**Aufgabenstellung:** Schreibe die Sammlung von Aphorismen und Gedichten zum Thema Alter im Anschluss an ihre letzte Zeile weiter.

Archiv der Kategorie: Alter

Aphorismen und Gedichte zum Thema Alter

Das Geheimnis des rechten Altwerdens liegt in einem Satz:
Die Zeit geht sanft nur mit denen um, die mit der Zeit sanft umgehen.
(Anatole France, 1844 – 1924)

Es zählt nicht, wie alt du bist, sondern wie du alt bist.”
(aus China)

Dinge, die man als Kind geliebt hat,
bleiben im Besitz des Herzens
bis ins hohe Alter.
Das Schönste im Leben ist,
dass unsere Seelen nicht aufhören,
an jenen Orten zu verweilen,
wo wir einmal glücklich waren.
(Khalil Gibran)

Mich frug mein Freund,
wie viele Lebensjahre
bereits auf meinen Schultern ruhten.
Ich sprach:
“Im besten Falle zwei Minuten.”
Er wies bestürzt auf meine weißen Haare.
Da sagte ich: “Wir müssen klar erkennen,
wie sich verteilt
des Lebens Wert und Maß.
Ich küßte einmal so,
dass ich es nie vergaß…
Den Rest des Erdenseins
kann ich nicht Leben nennen…”
(Ali Ibn Al Andalusi Hazm, 993 – 1064)

Größres mag sich anderswo begeben,
als bei uns, in unserm kleinen Leben,
Neues hat die Sonne nie gesehen.
Seh’n wir doch das Große aller Zeiten
auf den Brettern, die die Welt bedeuten,
sinnvoll, still an uns vorübergeh’n.

**Vorliegende Einträge:**
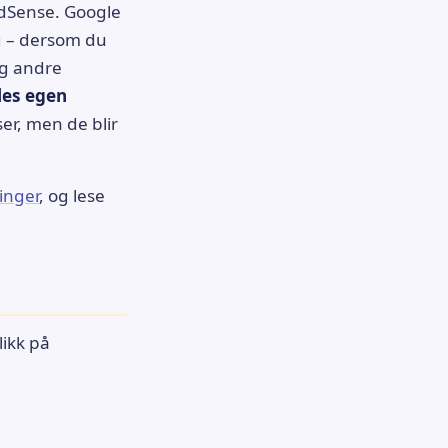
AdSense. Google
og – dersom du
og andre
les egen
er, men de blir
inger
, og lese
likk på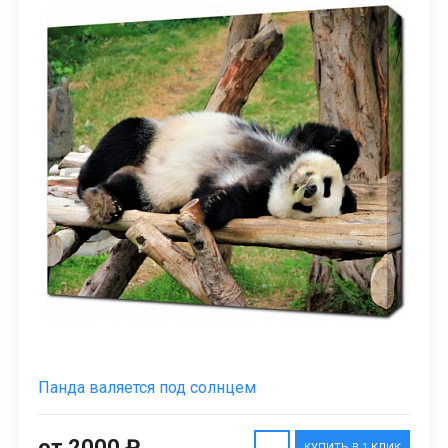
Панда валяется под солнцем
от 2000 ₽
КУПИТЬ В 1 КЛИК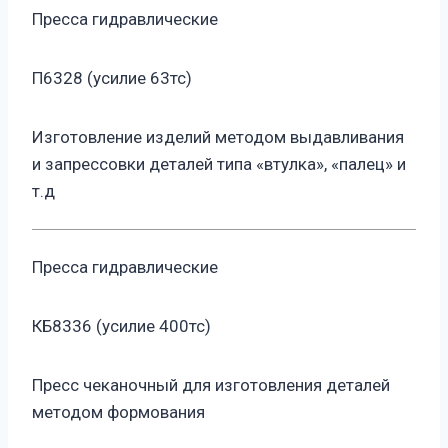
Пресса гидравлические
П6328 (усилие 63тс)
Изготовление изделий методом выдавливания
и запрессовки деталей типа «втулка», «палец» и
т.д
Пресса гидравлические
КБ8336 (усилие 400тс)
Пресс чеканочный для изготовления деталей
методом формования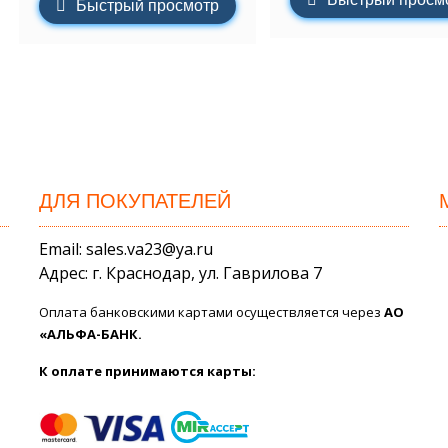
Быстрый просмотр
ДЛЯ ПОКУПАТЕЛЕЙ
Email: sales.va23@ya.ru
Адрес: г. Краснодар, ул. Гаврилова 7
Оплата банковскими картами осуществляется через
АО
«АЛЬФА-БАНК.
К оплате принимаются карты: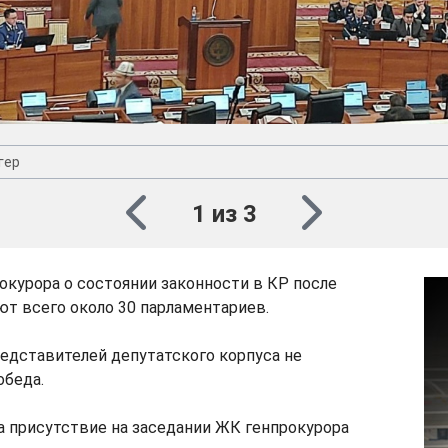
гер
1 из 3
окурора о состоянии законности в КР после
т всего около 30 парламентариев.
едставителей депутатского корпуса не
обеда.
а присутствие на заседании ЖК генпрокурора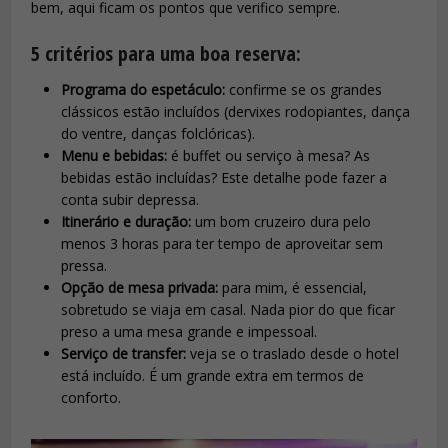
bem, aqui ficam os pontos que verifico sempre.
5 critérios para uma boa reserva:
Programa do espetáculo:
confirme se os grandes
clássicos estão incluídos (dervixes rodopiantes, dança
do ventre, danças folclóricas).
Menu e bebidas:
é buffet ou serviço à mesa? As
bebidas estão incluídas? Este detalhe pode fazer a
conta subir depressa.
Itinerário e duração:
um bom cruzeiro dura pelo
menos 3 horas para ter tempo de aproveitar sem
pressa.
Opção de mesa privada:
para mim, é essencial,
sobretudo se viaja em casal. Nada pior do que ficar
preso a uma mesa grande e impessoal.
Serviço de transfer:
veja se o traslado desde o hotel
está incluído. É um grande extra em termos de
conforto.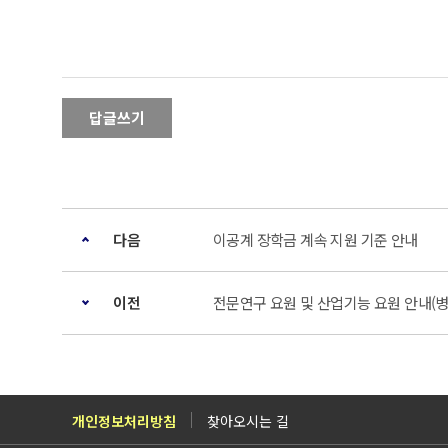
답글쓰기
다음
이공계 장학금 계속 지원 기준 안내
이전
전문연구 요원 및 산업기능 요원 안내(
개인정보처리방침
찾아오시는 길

**Lösung:**
Alles wiederholt sich nur im Leben,
ewig jung ist nur die Phantasie.
Was sich nie und nirgends hat begeben,
das allein veraltet nie!
(Schiller: An die Freude)

Nur wenige Menschen
sind wirklich lebendig
und die, die es sind, sterben nie.
Es zählt nicht,
dass sie nicht mehr da sind.
Niemand, den man wirklich liebt,
ist jemals tot.
(Ernest Hemingway)

Je schöner und voller die Erinnerung,
desto schwerer die Trennung.
Aber die Dankbarkeit verwandelt
die Erinnerung in eine stille Freude.
Man trägt das vergangene Schöne
wie ein Geschenk in sich.
(Dietrich Bonhoeffer)

Es wird aussehen, als wäre ich tot
und das wird nicht wahr sein.
Und wenn du dich getröstet hast,
wirst du froh sein,
mich gekannt zu haben.
Wenn du bei Nacht
den Himmel anschaust,
wird es dir sein,
als lachten alle Sterne,
weil ich auf einem von ihnen wohne,
weil ich auf einem von ihnen lache.
Du allein wirst Sterne haben,
die lachen können.
(Antoine de Saint-Exupéry)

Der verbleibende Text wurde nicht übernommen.